Variability and memory of protein levels in human cells
Harvard Medical School
Quantitative understanding of protein networks requires the measurement of endogenous protein dynamics in living cells. We developed a method to measure concentration and localization dynamics of proteins expressed from their endogenous chromosomal locations in individual human cells. A library of over 200 cell clones, each with a different gene tagged with yellow fluorescent protein (YFP), was constructed. Each clone expressed a full length protein tagged with retrovirally delivered YFP as an internal exon. The fluorescently tagged proteins were tracked over several cell cycles in individual cells by time-lapse microscopy and image analysis tools. Synchronization of the cells was achieved in-silico by aligning the dynamics of each cell between consecutive divisions.
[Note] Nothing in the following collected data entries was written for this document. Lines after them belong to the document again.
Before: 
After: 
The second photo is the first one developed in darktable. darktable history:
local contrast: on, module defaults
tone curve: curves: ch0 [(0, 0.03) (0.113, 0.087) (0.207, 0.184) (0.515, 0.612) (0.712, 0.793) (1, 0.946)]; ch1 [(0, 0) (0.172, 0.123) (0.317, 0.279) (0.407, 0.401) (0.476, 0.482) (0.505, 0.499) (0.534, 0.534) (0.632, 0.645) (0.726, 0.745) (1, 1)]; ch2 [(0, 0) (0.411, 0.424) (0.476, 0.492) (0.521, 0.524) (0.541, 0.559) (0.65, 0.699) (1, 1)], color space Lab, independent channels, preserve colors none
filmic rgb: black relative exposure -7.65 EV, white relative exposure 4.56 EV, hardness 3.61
We observe widespread (40%) cell-cycle dependence of nuclear protein levels. We also quantified cell-cell variability, otherwise masked by assays that average over cell populations. We found cell-cell variability with a standard deviation that ranged, for different proteins, between 15% and 30% of the mean. Protein levels mixing time was found to be longer than 2 generations (over 40 hours) for many proteins. Such persistent memory in protein fluctuations may underlie individuality in cell behavior and set a timescale needed for signals to fully affect every member of a cell population. The present approach opens the possibility of studying, on the proteomic scale, the spatio-temporal behavior and variability of proteins in individual human cells.